The NOUVROKER project documented all the changes in the code comments and the systematic literature sections with definitions and table of contents.
# Assignment
# Read and Explore All Datasets
# Data Engineering
Handling Pics Data
Number of Interactions Within 3 Days
Number of Interactions Within 7 Days
Merge Data
# Exploratory Data Analysis and Processing
# Feature Engineering
Remove Outliers
One-Hot Encoding
MinMaxScaler
Classical Machine Learning
Predicting Interactions Within 3 Days
Deep Learning
# Try to correct the first Json
# Try to replace corrupted values then convert to json
# Function to correct corrupted json and get count of photos
Control and news. Track the change in your cleaning logic. Keep the information central. Keep a Changelog of what you tried and what works.
The goal is not perfection. The goal is clarity. If you can't explain why you made a decision, you can't protect yourself when the model fails.
The obvious Final thoughts
Clean data is a myth. The best DATA scientists don't shy away from messy data; They know how to control themselves. They get lost values before training.
They are able to identify sellers before they influence forecasts. They check the Schemas before joining the tables. And they write everything down so the next person doesn't have to start from scratch.

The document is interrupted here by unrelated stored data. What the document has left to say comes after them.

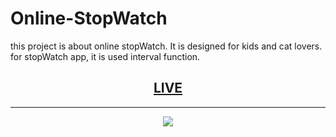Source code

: # Online-StopWatch

this project is about online stopWatch. It is designed for kids and cat lovers. 
for stopWatch app, it is used interval function.


<div align=center>
  
<h2>
  <a href="https://baharkose.github.io/Online-StopWatch/"> LIVE </a>
</h2>

</div>

****

<p align="center">
  <img src="https://github.com/baharkose/Online-StopWatch/assets/110201916/991c458f-0d1c-4903-9fc9-dda7ba9f5dd9)https://github.com/baharkose/Online-StopWatch/assets/110201916/991c458f-0d1c-4903-9fc9-dda7ba9f5dd9">
</p>
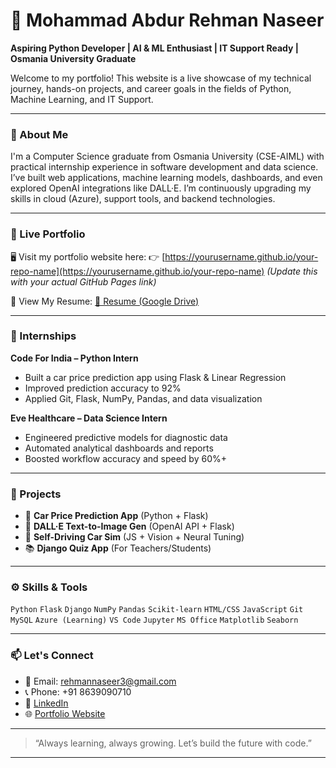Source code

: # 👋 Mohammad Abdur Rehman Naseer

**Aspiring Python Developer | AI & ML Enthusiast | IT Support Ready | Osmania University Graduate**

Welcome to my portfolio! This website is a live showcase of my technical journey, hands-on projects, and career goals in the fields of Python, Machine Learning, and IT Support.

---

### 🚀 About Me

I'm a Computer Science graduate from Osmania University (CSE-AIML) with practical internship experience in software development and data science. I’ve built web applications, machine learning models, dashboards, and even explored OpenAI integrations like DALL·E. I’m continuously upgrading my skills in cloud (Azure), support tools, and backend technologies.

---

### 📌 Live Portfolio

🖥️ Visit my portfolio website here:
👉 [https://yourusername.github.io/your-repo-name](https://yourusername.github.io/your-repo-name)
*(Update this with your actual GitHub Pages link)*

📄 View My Resume:
[📎 Resume (Google Drive)](https://drive.google.com/file/d/14ef2GQCViOc7My8c8XiXNVzR-xQImD_A/view?usp=sharing)

---

### 💼 Internships

**Code For India – Python Intern**

* Built a car price prediction app using Flask & Linear Regression
* Improved prediction accuracy to 92%
* Applied Git, Flask, NumPy, Pandas, and data visualization

**Eve Healthcare – Data Science Intern**

* Engineered predictive models for diagnostic data
* Automated analytical dashboards and reports
* Boosted workflow accuracy and speed by 60%+

---

### 🧠 Projects

* 🔷 **Car Price Prediction App** (Python + Flask)
* 🎨 **DALL·E Text-to-Image Gen** (OpenAI API + Flask)
* 🚗 **Self-Driving Car Sim** (JS + Vision + Neural Tuning)
* 📚 **Django Quiz App** (For Teachers/Students)

---

### ⚙️ Skills & Tools

`Python` `Flask` `Django` `NumPy` `Pandas` `Scikit-learn`
`HTML/CSS` `JavaScript` `Git` `MySQL` `Azure (Learning)`
`VS Code` `Jupyter` `MS Office` `Matplotlib` `Seaborn`

---

### 📫 Let's Connect

* 📧 Email: [rehmannaseer3@gmail.com](mailto:rehmannaseer3@gmail.com)
* 📞 Phone: +91 8639090710
* 🔗 [LinkedIn](https://www.linkedin.com/in/marnaseer/)
* 🌐 [Portfolio Website](https://yourusername.github.io/your-repo-name)

---

> “Always learning, always growing. Let’s build the future with code.”

---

There is no real impact from the complete data. It comes from the ability to deal with flawed data and still create something that works.
So when you have to deal with a dataset and you see null values, broken strings, and sellers, don't be afraid. What you see is not a problem but an opportunity to show your skills against real world data.
Nate receipt He is a data scientist and product strategist. He is also a self-proclaimed educationalist, and the founder of Stratascratch, a platform that helps data scientists prepare for their interviews with real interview questions from top companies. Nate writes on the latest trends in the job market, gives interactive advice, shares data science projects, and covers all things SQL.